J'ai été subjuguée: le lieu bien-sûr, pièces vastes et lumineuses, hauteur sous plafond, à la décoration post-Napoléon III, délicatement restaurées, "quatre mois de travail pour nettoyer à l'éponge et l'eau pure" nous dit notre hôtesse.
Les colonnes de stuc, la salle de bain marocaine aux ravissants zelliges verts, les couloirs qui n'en finissent pas, l'escalier aperçu au loin qui mène à la terrasse, la cuisine, tellement éloignée qu'une annexe est nécessaire pour réchauffer si besoin, près du salon de musique transformé en salle à manger...
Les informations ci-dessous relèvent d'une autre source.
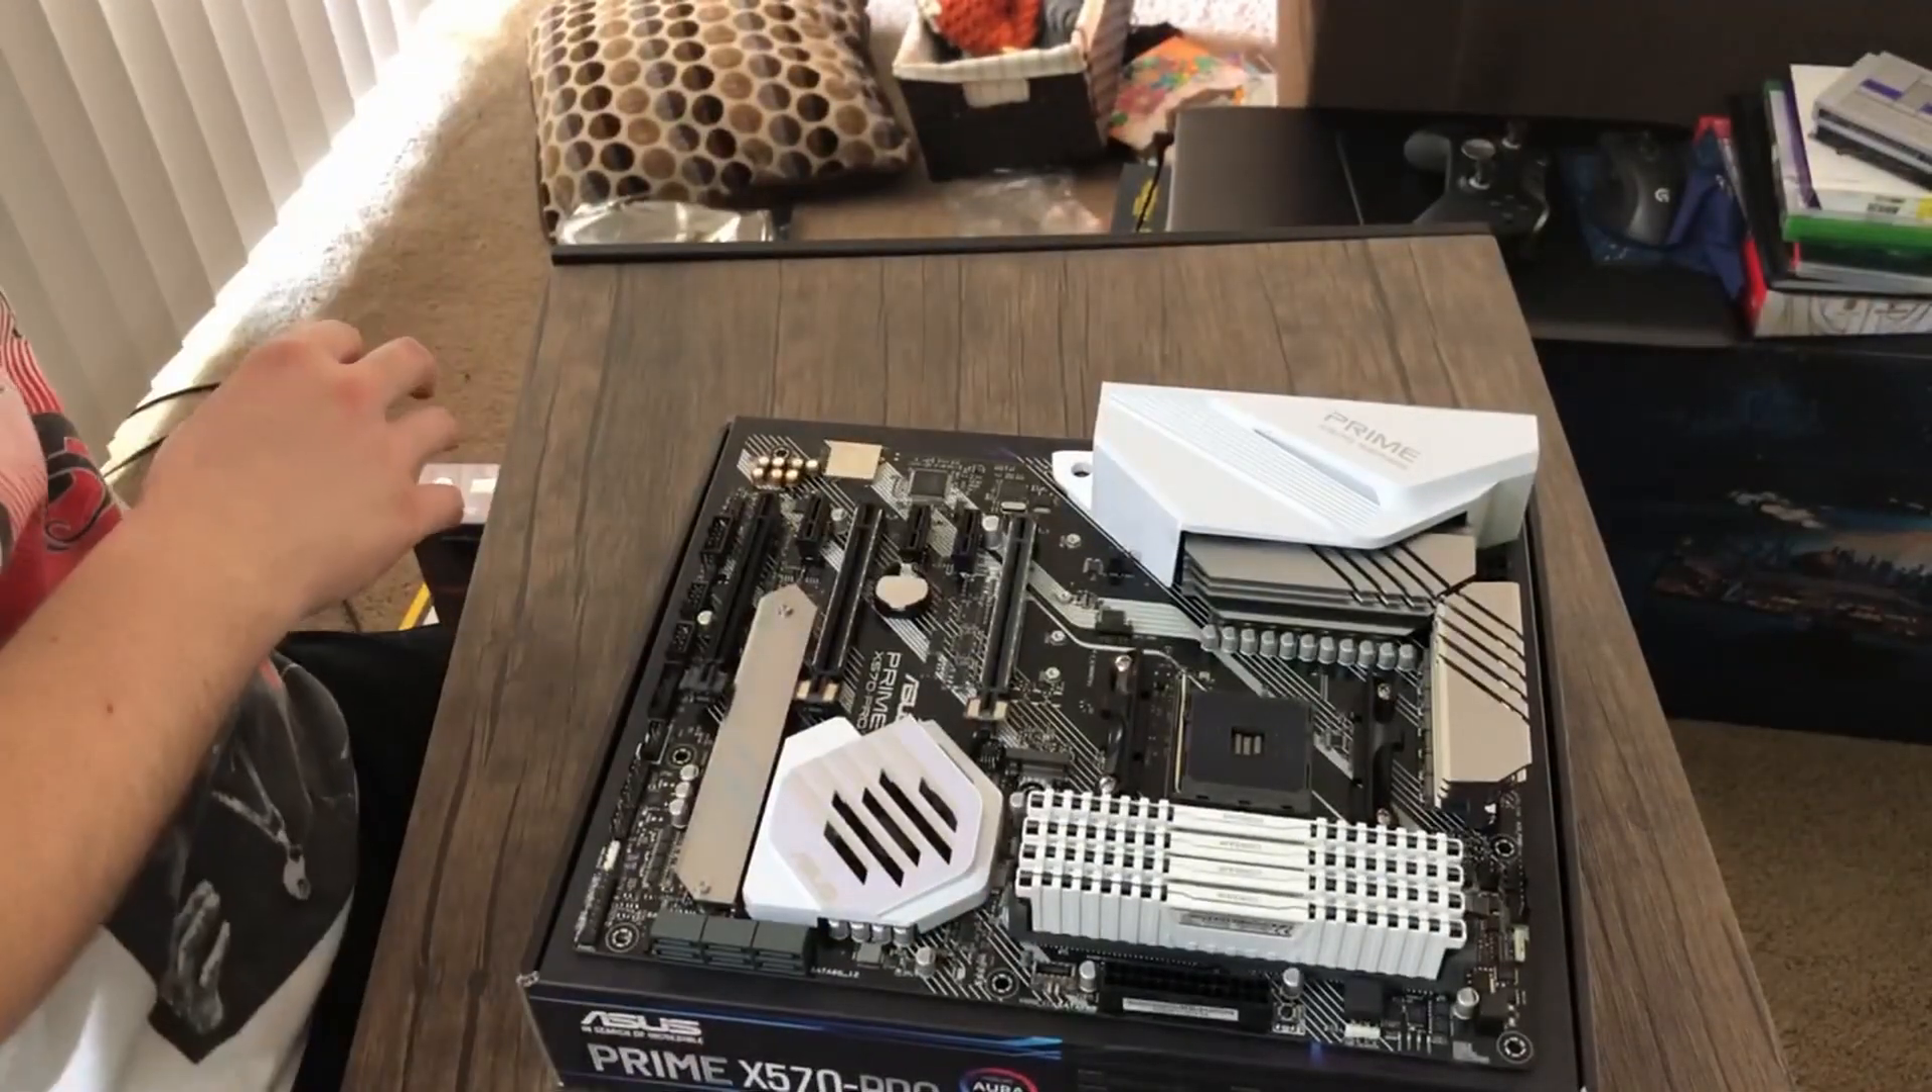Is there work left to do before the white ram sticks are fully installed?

J'ai eu l'occasion à maintes reprises par mon métier d'être reçue dans des lieux hors du commun (comment pourrais-je oublier à Sydney, le salon de la petite-fille de Paul Claudel, où les sculptures de Camille disséminées un peu partout surgissaient sous mes yeux éblouis...)
Ce qu'il y a de spécial chez Isabelle, et bien c'est elle.
C'est la simplicité avec laquelle elle vit dans ce lieu chargé d'histoire, la simplicité avec laquelle elle raconte les 10 ans de travaux pour sauver du naufrage cet appartement immense, son regard aiguisé de femme d'affaire avisée qui s'illumine quand elle parle d'art et de restauration...
J'ai vécu une soirée particulière, inspirante, totalement sous le charme de mon hôtesse et de son cadre de vie.